Métro, soir de match (suite)

Après avoir hésité devant la jolie et moderne gare de Verrière-le-Buisson à l’orée de la campagne, Hervé nous a déposés dans la gare de Saint-Quentin-en-Yvelines, ce fut un choc.

Saint-Quentin-en-Yvelines est le nom d’une agglomération de communes, « une ville nouvelle » construite sur des terrains agricoles à partir de la fin du 20e siècle, aujourd’hui une entité de plus de 200 000 habitants. Grands ensembles, pavillons, zone industrielle s’étalent sur 120 km carrés, reliés par de larges voies, de nombreux ronds-points, et traversés par des autoroutes et des voies ferrées.

La ville de Trappes, en particulier, a accueilli de nombreux travailleurs émigrés dans de grands ensembles. De coquets lotissements dans des villages ont servi de refuge aux ménages qui ne pouvaient pas payer les loyers exorbitants de Paris.

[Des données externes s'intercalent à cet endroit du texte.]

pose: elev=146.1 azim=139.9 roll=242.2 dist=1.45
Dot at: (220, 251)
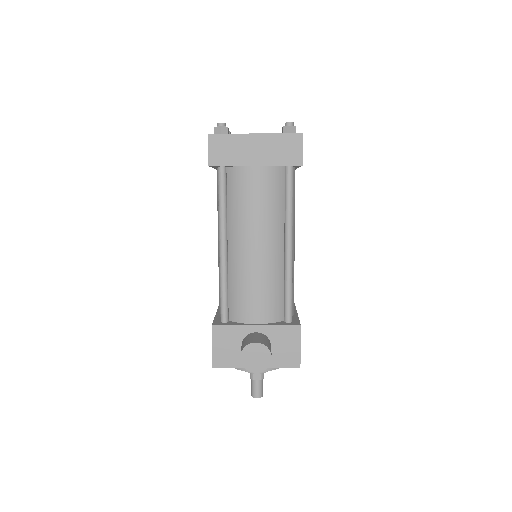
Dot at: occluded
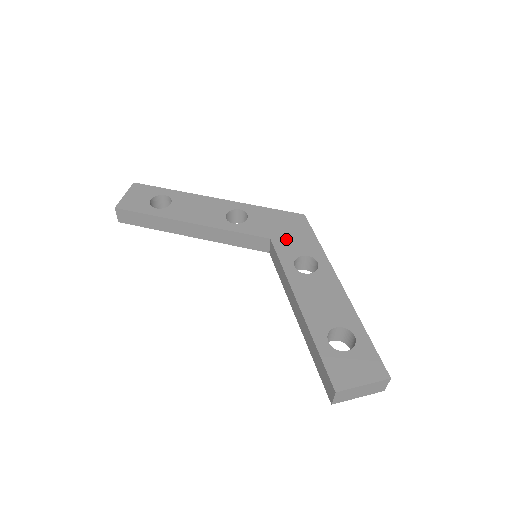
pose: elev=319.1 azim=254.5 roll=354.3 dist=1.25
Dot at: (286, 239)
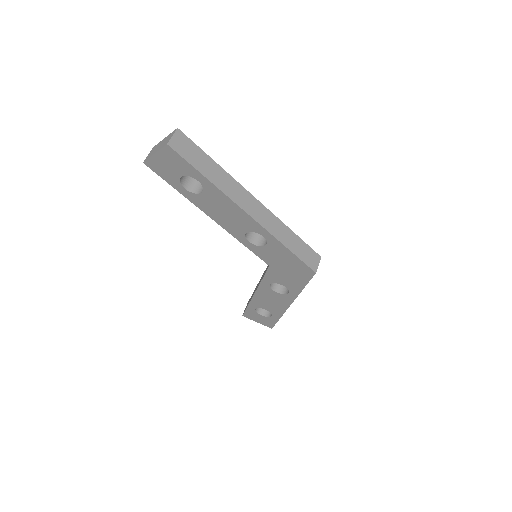
Dot at: (281, 273)
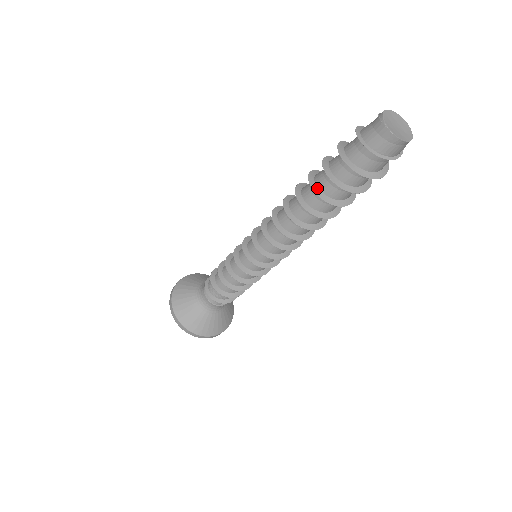
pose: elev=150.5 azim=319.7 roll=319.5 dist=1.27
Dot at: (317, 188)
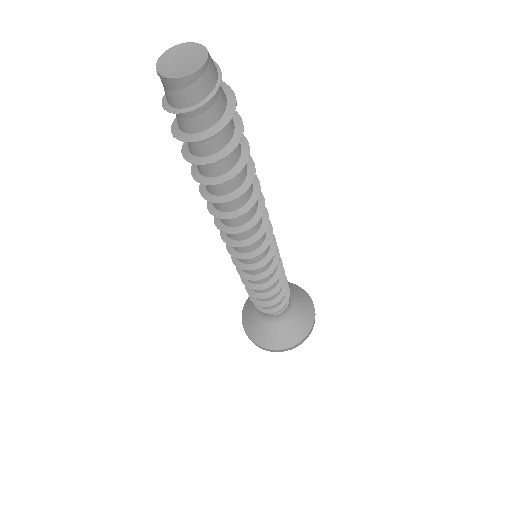
Dot at: (204, 178)
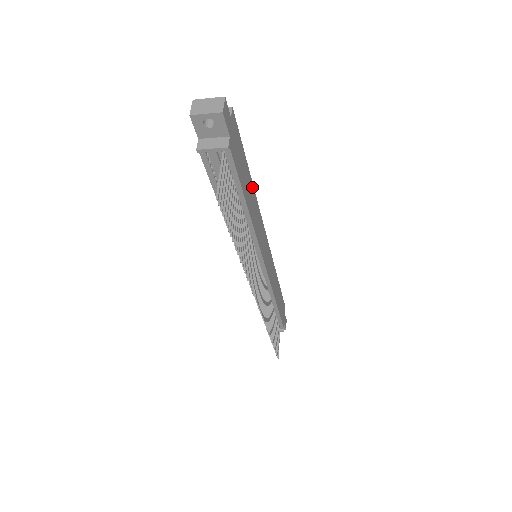
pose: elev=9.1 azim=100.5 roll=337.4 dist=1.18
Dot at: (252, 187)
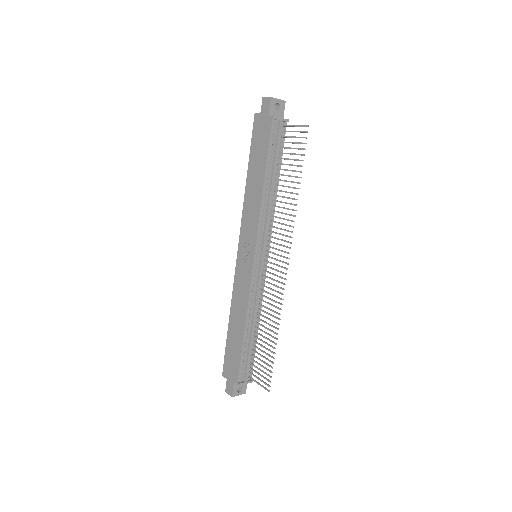
Dot at: occluded
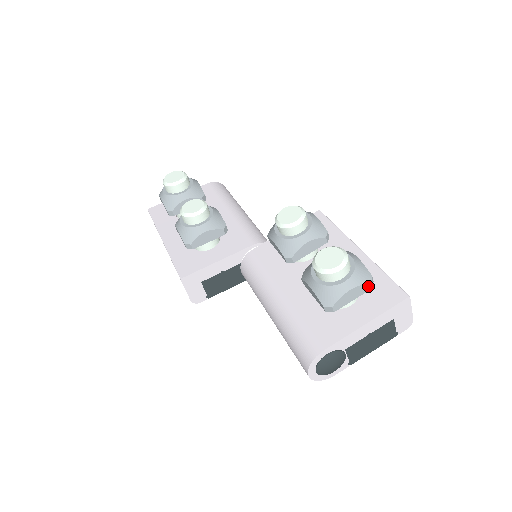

Le centre et ses immeubles ont mal vieilli, l’opéra (national) est en réfection, la gare, malgré quelques efforts, a souffert du passage des innombrables ouvriers ou employés travaillant en particulier dans le centre commercial et financier de La Défense, direction que nous allions prendre en RER.

Ce samedi soir, la gare était déserte et paraissait d’autant plus prématurément usée. Sur le quai, un grand monsieur noir nous a hélés avec un large sourire et nous a montré deux places à côté de lui. Une bonhommie aussi discrète que les usages bretons, à laquelle s’ajoutait une chaleur humaine déconcertante. Notre âge en était peut-être la cause.

Après avoir roulé sur la colline qui domine l’ouest de Paris, au terminus de La Défense, nous avons pris la ligne 1 du métro.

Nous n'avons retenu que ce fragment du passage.